* [Challenge a]
Answer these questions from the text on probate fees, using the labels (i), (ii), (iii):
(i) What will the fee be on estates valued at over £2 million?
(ii) On what date did Parliament approve the proposals?
(iii) Below what estate value is no fee payable?

* [Source]
>>>
The Government is undertaking a £1 billion programme of judicial reform including extensive changes to the probate system which will see a sliding scale of court fees introduced to increase the flat fee paid through a solicitor of £155 on an estate valued at between £500,000 and £1 million to £2,500. On estates valued at over £2 million the cost will rise to £6,000.
Justice Minister, Lucy Frazer says that the new fee model reflects the Government’s commitment to “protecting access to justice by ensuring we have a properly funded and resourced courts system”. The proposals are due to come into force in April, having been recently approved by Parliament on 7th February, and would generate over £145 million in additional fee income in 2019/20, rising each subsequent year in line with increases in estate values. Lucy Frazer says all income raised would be spent on running the courts and tribunal service.
Opponents to the proposals describe the fees as excessive because they are greater than the cost of providing the service in order to subsidise other court costs. They are, however, lower than the original proposal which was for fees to start at £300 for estates worth between £50,000 and £300,000, rising to a maximum fee of £20,000 for estates worth more than £2 million.
The new legislation does mean that no fee is payable on an estate valued at less than £50,000.
“This increase in fees has been hotly disputed as an additional tax on estates, with the government trying to justify that the increase is relevant” says Lucy Atwill who heads up the Wills and Probate department of Plymouth solicitors Curtis Whiteford Crocker. “For many Wills & Probate practitioners they see this unreasonable increase and the ransacking of deceased estates’ as a way to assist in propping up the whole of the court system”.
<<<
* [Information supplied]
>>>
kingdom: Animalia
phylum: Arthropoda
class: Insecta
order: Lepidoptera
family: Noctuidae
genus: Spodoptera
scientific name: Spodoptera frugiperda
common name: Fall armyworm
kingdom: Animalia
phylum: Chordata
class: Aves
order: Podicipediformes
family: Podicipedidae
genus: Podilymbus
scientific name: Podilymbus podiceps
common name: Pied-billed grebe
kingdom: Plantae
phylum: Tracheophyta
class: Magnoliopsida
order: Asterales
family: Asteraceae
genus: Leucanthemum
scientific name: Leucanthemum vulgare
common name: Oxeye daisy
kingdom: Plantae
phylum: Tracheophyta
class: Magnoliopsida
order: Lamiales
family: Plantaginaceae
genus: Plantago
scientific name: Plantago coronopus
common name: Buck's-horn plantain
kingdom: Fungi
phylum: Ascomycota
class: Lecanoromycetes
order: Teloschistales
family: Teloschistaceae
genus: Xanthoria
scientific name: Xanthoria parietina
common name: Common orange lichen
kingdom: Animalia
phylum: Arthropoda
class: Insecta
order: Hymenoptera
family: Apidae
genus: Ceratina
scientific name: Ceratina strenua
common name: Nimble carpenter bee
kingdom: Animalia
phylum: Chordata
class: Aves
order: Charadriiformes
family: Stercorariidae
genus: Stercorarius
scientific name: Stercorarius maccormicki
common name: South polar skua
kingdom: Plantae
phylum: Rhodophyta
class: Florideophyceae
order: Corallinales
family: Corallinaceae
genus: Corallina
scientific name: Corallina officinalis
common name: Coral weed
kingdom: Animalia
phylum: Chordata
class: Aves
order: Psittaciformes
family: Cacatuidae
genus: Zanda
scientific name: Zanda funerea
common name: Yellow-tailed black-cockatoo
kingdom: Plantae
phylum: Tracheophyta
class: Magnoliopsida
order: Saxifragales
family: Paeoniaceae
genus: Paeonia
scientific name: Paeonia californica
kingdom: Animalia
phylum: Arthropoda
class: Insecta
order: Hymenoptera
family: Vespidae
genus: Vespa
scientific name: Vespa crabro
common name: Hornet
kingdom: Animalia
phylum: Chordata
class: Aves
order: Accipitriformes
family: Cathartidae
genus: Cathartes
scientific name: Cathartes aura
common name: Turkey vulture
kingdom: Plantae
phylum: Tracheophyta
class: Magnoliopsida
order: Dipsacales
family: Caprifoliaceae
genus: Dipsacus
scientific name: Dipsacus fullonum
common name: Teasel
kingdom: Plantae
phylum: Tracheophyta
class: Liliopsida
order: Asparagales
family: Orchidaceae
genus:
<<<
* [Challenge b] In the entries, take the lines between the one holding "genus: Leucanthemum" and the one holding "order: Dipsacales", inclusive, and swap "common name" for "vernacular name" wherever it occurs. Write out only those lines, with nothing else changed.

* [Finished answer a]
(i) £6,000
(ii) 7th February
(iii) £50,000

* [Finished answer b]
genus: Leucanthemum
scientific name: Leucanthemum vulgare
vernacular name: Oxeye daisy
kingdom: Plantae
phylum: Tracheophyta
class: Magnoliopsida
order: Lamiales
family: Plantaginaceae
genus: Plantago
scientific name: Plantago coronopus
vernacular name: Buck's-horn plantain
kingdom: Fungi
phylum: Ascomycota
class: Lecanoromycetes
order: Teloschistales
family: Teloschistaceae
genus: Xanthoria
scientific name: Xanthoria parietina
vernacular name: Common orange lichen
kingdom: Animalia
phylum: Arthropoda
class: Insecta
order: Hymenoptera
family: Apidae
genus: Ceratina
scientific name: Ceratina strenua
vernacular name: Nimble carpenter bee
kingdom: Animalia
phylum: Chordata
class: Aves
order: Charadriiformes
family: Stercorariidae
genus: Stercorarius
scientific name: Stercorarius maccormicki
vernacular name: South polar skua
kingdom: Plantae
phylum: Rhodophyta
class: Florideophyceae
order: Corallinales
family: Corallinaceae
genus: Corallina
scientific name: Corallina officinalis
vernacular name: Coral weed
kingdom: Animalia
phylum: Chordata
class: Aves
order: Psittaciformes
family: Cacatuidae
genus: Zanda
scientific name: Zanda funerea
vernacular name: Yellow-tailed black-cockatoo
kingdom: Plantae
phylum: Tracheophyta
class: Magnoliopsida
order: Saxifragales
family: Paeoniaceae
genus: Paeonia
scientific name: Paeonia californica
kingdom: Animalia
phylum: Arthropoda
class: Insecta
order: Hymenoptera
family: Vespidae
genus: Vespa
scientific name: Vespa crabro
vernacular name: Hornet
kingdom: Animalia
phylum: Chordata
class: Aves
order: Accipitriformes
family: Cathartidae
genus: Cathartes
scientific name: Cathartes aura
vernacular name: Turkey vulture
kingdom: Plantae
phylum: Tracheophyta
class: Magnoliopsida
order: Dipsacales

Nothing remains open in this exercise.